Человек шмыгнул носом, видимо, был крайне раздражён такой тупостью.

– Если ты не признаешься, то будешь считаться виновным. А степень твоей вины и меру наказания определит трибунал.

– Ладно. А если я возьму и признаюсь прямо сейчас? Когда в таком случае меня вызовут в трибунал?

– Как только поступит указание. В одних случаях вопрос решается быстро, в других…

– Что, интересно, могли наговорить обо мне клеветники такого, чтобы вы сочли меня преступником?

– Всё это будет сообщено тебе на суде.

– Но как я могу выступить с опровержением ложных обвинений, если до самого суда даже не узнаю, кто именно на меня донёс?

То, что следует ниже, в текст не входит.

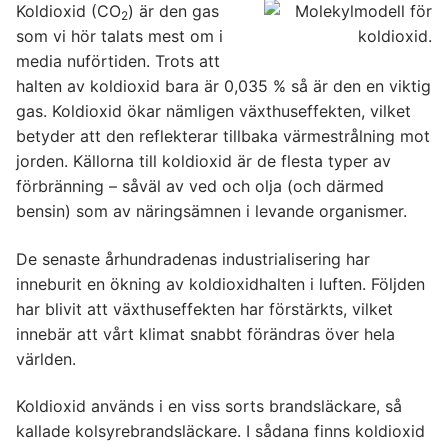
Koldioxid (CO
) är den gas
2
som vi hör talats mest om i
media nuförtiden. Trots att
halten av koldioxid bara är 0,035 % så är den en viktig
gas. Koldioxid ökar nämligen växthuseffekten, vilket
betyder att den reflekterar tillbaka värmestrålning mot
jorden. Källorna till koldioxid är de flesta typer av
förbränning – såväl av ved och olja (och därmed
bensin) som av näringsämnen i levande organismer.
De senaste århundradenas industrialisering har
inneburit en ökning av koldioxidhalten i luften. Följden
har blivit att växthuseffekten har förstärkts, vilket
innebär att vårt klimat snabbt förändras över hela
världen.
Koldioxid används i en viss sorts brandsläckare, så
kallade kolsyrebrandsläckare. I sådana finns koldioxid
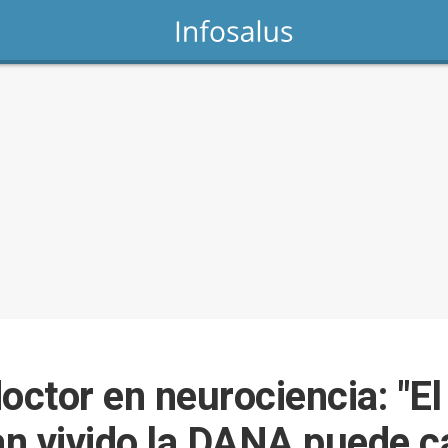
octor en neurociencia: "El
n vivido la DANA puede c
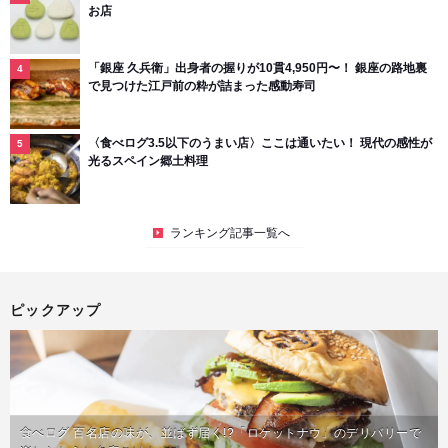
お店
「銀座 久兵衛」出身者の握りが10貫4,950円〜！ 銀座の路地裏
で見つけた江戸前の粋が詰まった感動寿司
〈食べログ3.5以下のうまい店〉ここは通いたい！ 現代の感性が
光るスペイン郷土料理
ランキング記事一覧へ
ピックアップ
食べログ 百名店の味が、並ばず届く!?「ロケットナウ」のデリバリーで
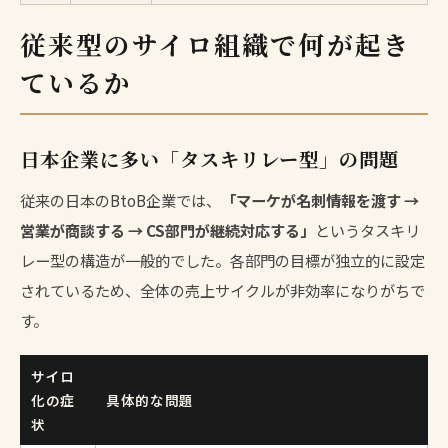
従来型のサイロ組織で何が起き
ているか
日本企業に多い「タスキリレー型」の問題
従来の日本のBtoB企業では、
「マーケが名刺情報を渡す →
営業が商談する → CS部門が継続対応する」
というタスキリ
レー型の構造が一般的でした。各部門の目標が独立的に設定
されているため、全体の売上サイクルが非効率になりがちで
す。
サイロ
化の症
具体的な問題
状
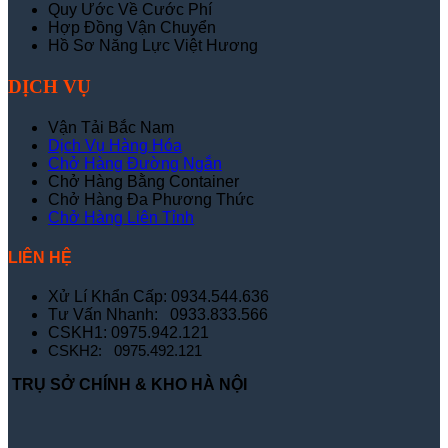
Quy Ước Về Cước Phí
Hợp Đồng Vận Chuyển
Hồ Sơ Năng Lực Việt Hương
DỊCH VỤ
Vận Tải Bắc Nam
Dịch Vụ Hàng Hóa
Chở Hàng Đường Ngắn
Chở Hàng Bằng Container
Chở Hàng Đa Phương Thức
Chở Hàng Liên Tỉnh
LIÊN HỆ
Xử Lí Khẩn Cấp: 0934.544.636
Tư Vấn Nhanh: 0933.833.566
CSKH1: 0975.942.121
CSKH2: 0975.492.121
TRỤ SỞ CHÍNH & KHO HÀ NỘI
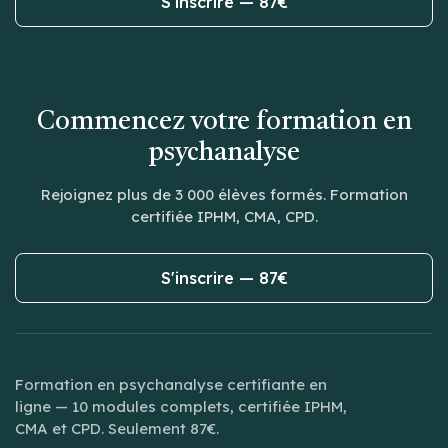
S'inscrire — 87€
Commencez votre formation en
psychanalyse
Rejoignez plus de 3 000 élèves formés. Formation
certifiée IPHM, CMA, CPD.
S'inscrire — 87€
Formation en psychanalyse certifiante en
ligne — 10 modules complets, certifiée IPHM,
CMA et CPD. Seulement 87€.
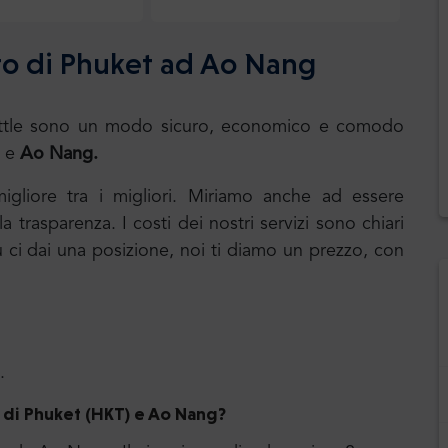
to di Phuket ad Ao Nang
.Shuttle sono un modo sicuro, economico e comodo
e
Ao Nang.
 migliore tra i migliori. Miriamo anche ad essere
 trasparenza. I costi dei nostri servizi sono chiari
u ci dai una posizione, noi ti diamo un prezzo, con
.
 di Phuket (HKT)
e Ao Nang
?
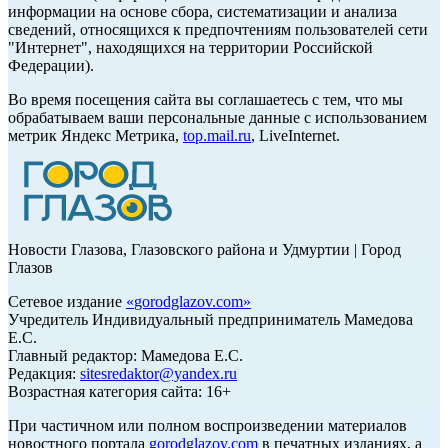
информации на основе сбора, систематизации и анализа
сведений, относящихся к предпочтениям пользователей сети
"Интернет", находящихся на территории Российской
Федерации).
Во время посещения сайта вы соглашаетесь с тем, что мы
обрабатываем ваши персональные данные с использованием
метрик Яндекс Метрика,
top.mail.ru
, LiveInternet.
Новости Глазова, Глазовского района и Удмуртии | Город
Глазов
Сетевое издание
«
gorodglazov.com
»
Учредитель Индивидуальный предприниматель Мамедова
Е.С.
Главный редактор: Мамедова Е.С.
Редакция:
sitesredaktor@yandex.ru
Возрастная категория сайта: 16+
При частичном или полном воспроизведении материалов
новостного портала
gorodglazov.com
в печатных изданиях, а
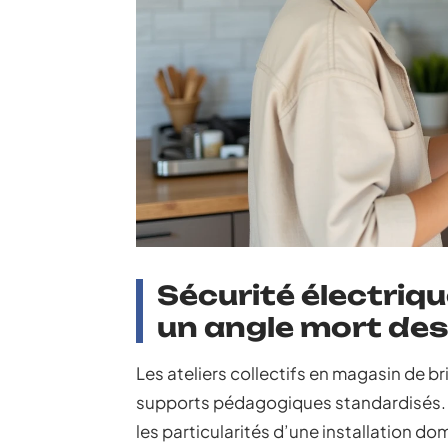
Sécurité électriqu
un angle mort des
Les ateliers collectifs en magasin de b
supports pédagogiques standardisés. 
les particularités d’une installation do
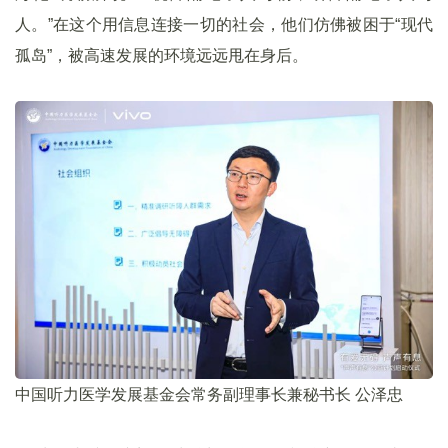
人。”在这个用信息连接一切的社会，他们仿佛被困于“现代
孤岛”，被高速发展的环境远远甩在身后。
中国听力医学发展基金会常务副理事长兼秘书长 公泽忠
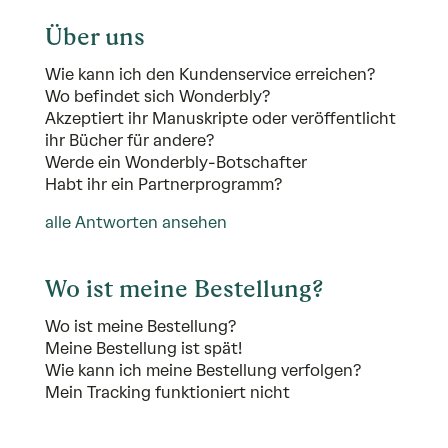
Über uns
Wie kann ich den Kundenservice erreichen?
Wo befindet sich Wonderbly?
Akzeptiert ihr Manuskripte oder veröffentlicht
ihr Bücher für andere?
Werde ein Wonderbly-Botschafter
Habt ihr ein Partnerprogramm?
alle Antworten ansehen
Wo ist meine Bestellung?
Wo ist meine Bestellung?
Meine Bestellung ist spät!
Wie kann ich meine Bestellung verfolgen?
Mein Tracking funktioniert nicht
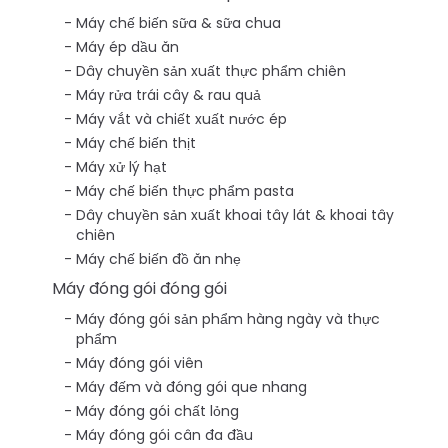
Máy chế biến sữa & sữa chua
Máy ép dầu ăn
Dây chuyền sản xuất thực phẩm chiên
Máy rửa trái cây & rau quả
Máy vắt và chiết xuất nước ép
Máy chế biến thịt
Máy xử lý hạt
Máy chế biến thực phẩm pasta
Dây chuyền sản xuất khoai tây lát & khoai tây
chiên
Máy chế biến đồ ăn nhẹ
Máy đóng gói đóng gói
Máy đóng gói sản phẩm hàng ngày và thực
phẩm
Máy đóng gói viên
Máy đếm và đóng gói que nhang
Máy đóng gói chất lỏng
Máy đóng gói cân đa đầu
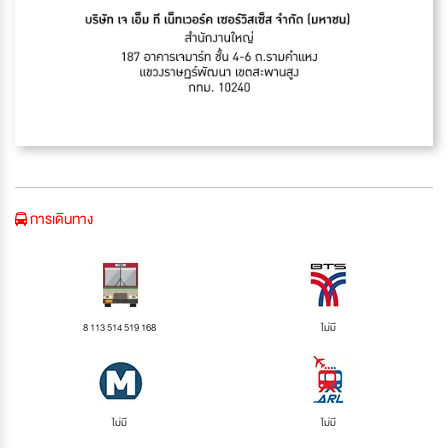
การเดินทาง
8 113 514 519 168
ไม่มี
ไม่มี
ไม่มี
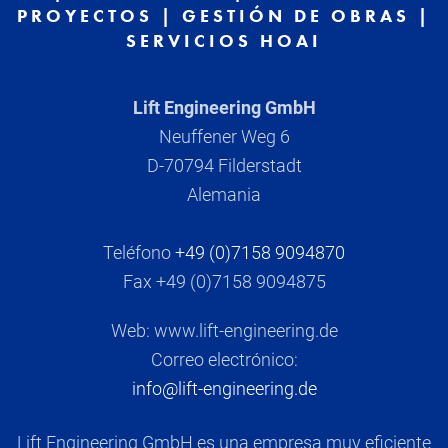
PROYECTOS | GESTIÓN DE OBRAS |
SERVICIOS HOAI
Lift Engineering GmbH
Neuffener Weg 6
D-70794 Filderstadt
Alemania
Teléfono
+49 (0)7158 9094870
Fax +49 (0)7158 9094875
Web: www.lift-engineering.de
Correo electrónico:
info@lift-engineering.de
Lift Engineering GmbH es una empresa muy eficiente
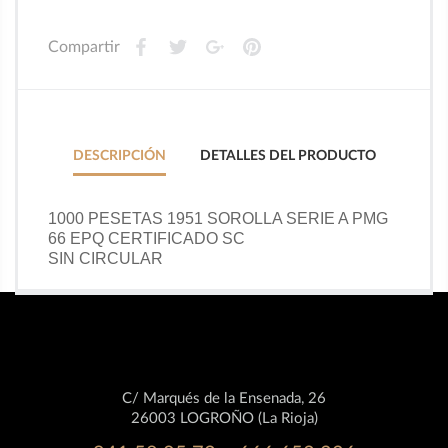
Compartir
DESCRIPCIÓN
DETALLES DEL PRODUCTO
1000 PESETAS 1951 SOROLLA SERIE A PMG 
66 EPQ CERTIFICADO SC
SIN CIRCULAR
C/ Marqués de la Ensenada, 26
26003 LOGROÑO (La Rioja)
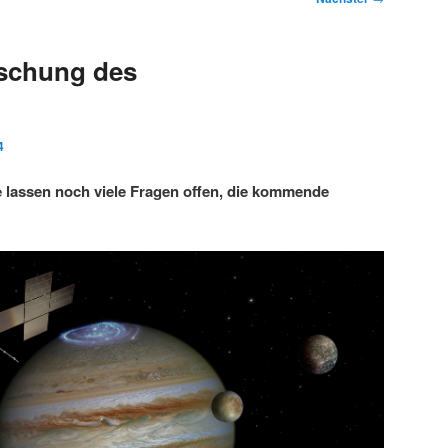
rschung des
4
 lassen noch viele Fragen offen, die kommende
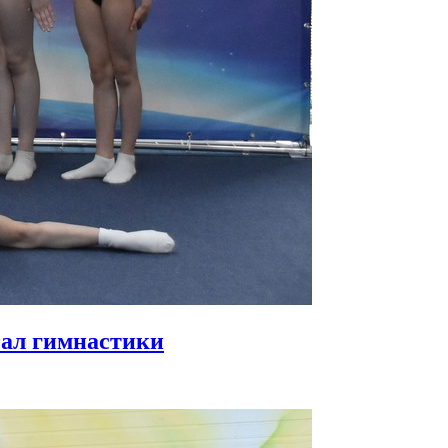
зал гимнастики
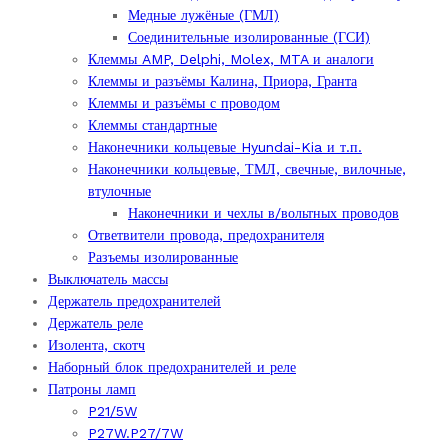
Медные лужёные (ГМЛ)
странице
на
Соединительные изолированные (ГСИ)
товара.
странице
Клеммы AMP, Delphi, Molex, MTA и аналоги
товара.
Клеммы и разъёмы Калина, Приора, Гранта
Клеммы и разъёмы с проводом
Клеммы стандартные
Наконечники кольцевые Hyundai-Kia и т.п.
Наконечники кольцевые, ТМЛ, свечные, вилочные,
втулочные
Наконечники и чехлы в/вольтных проводов
Ответвители провода, предохранителя
Разъемы изолированные
Выключатель массы
Держатель предохранителей
Держатель реле
Изолента, скотч
Наборный блок предохранителей и реле
Патроны ламп
P21/5W
P27W.P27/7W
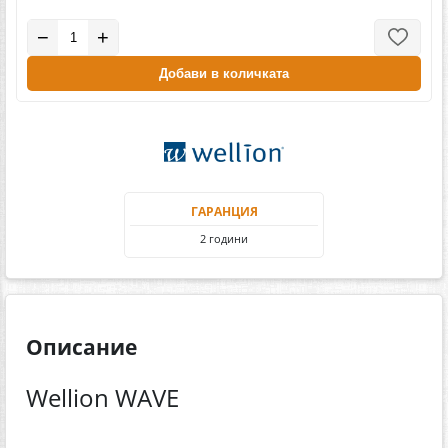
−
+
Добави в количката
ГАРАНЦИЯ
2 години
Описание
Wellion WAVE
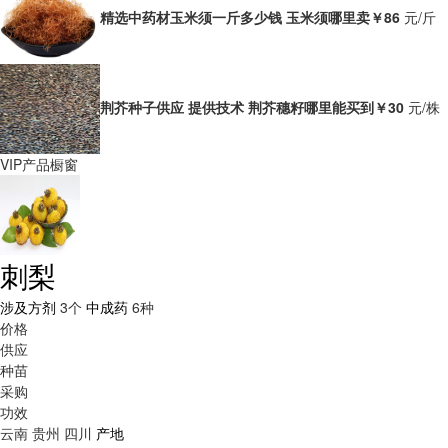
精选中药材玉米须一斤多少钱 玉米须哪里卖
￥86
元/斤
荆芥种子供应 提供技术 荆芥穗籽哪里能买到
￥30
元/株
VIP产品橱窗
刺梨
涉及方剂
3个
中成药
6种
价格
供应
种苗
采购
功效
云南
贵州
四川
产地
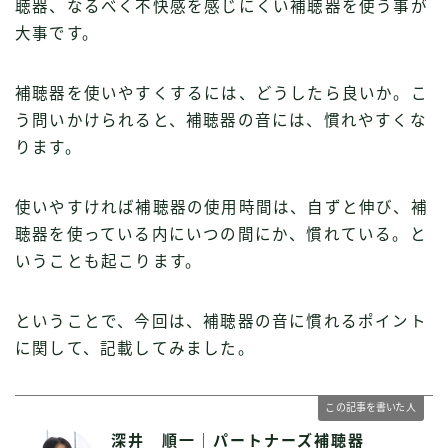
聴器、なるべく不快感を感じにくい補聴器を使う事が
大事です。
補聴器を使いやすくするには、どうしたら良いか。こ
う問いかけられると、補聴器の音には、慣れやすくな
ります。
使いやすければ補聴器の使用時間は、自ずと伸び、補
聴器を使っている内にいつの間にか、慣れている。と
いうことも起こります。
ということで、今回は、補聴器の音に慣れるポイント
に関して、記載してみました。
この記事を書いた人
深井 順一｜パートナーズ補聴器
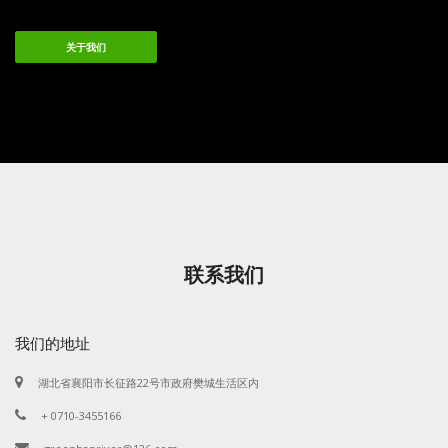
关于我们
联系我们
我们的地址
湖北省襄阳市长征路22号市政府樊城生活区内
+ 0710-3455166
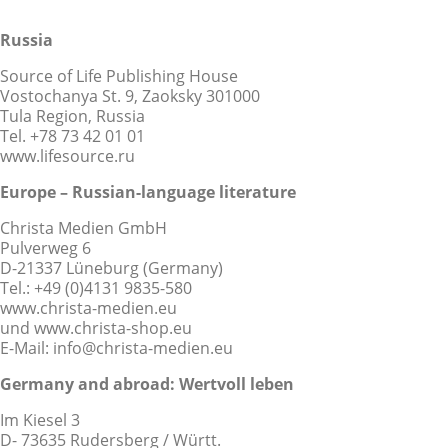
Russia
Source of Life Publishing House
Vostochanya St. 9, Zaoksky 301000
Tula Region, Russia
Tel. +78 73 42 01 01
www.lifesource.ru
Europe – Russian-language literature
Christa Medien GmbH
Pulverweg 6
D-21337 Lüneburg (Germany)
Tel.: +49 (0)4131 9835-580
www.christa-medien.eu
und www.christa-shop.eu
E-Mail: info@christa-medien.eu
Germany and abroad:
Wertvoll leben
Im Kiesel 3
D- 73635 Rudersberg / Württ.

– Наш разговор идёт по кругу, и я уже устал повторять одно и то же. – Он подался к окошку и заговорил шёпотом: – Но ввиду суровости одного из обвинений я, так и быть, расскажу о нём, чтобы ты мог заблаговременно покаяться и очистить душу. Это касается имперского ребёнка…

– Ребёнка?..

– В пещере нашли мёртвое дитя, маленькую девочку. Её прибили к колесу гвоздями, точно так же некогда поступили с нашим Спасителем. Мало того, её нагое тело подверглось неслыханному надругательству. Неподалёку обнаружили вино и сармийские ритуальные чаши. В одной из них оставалось вино, смешанное с имперской кровью.

– И какое отношение я могу иметь к этому кошмару?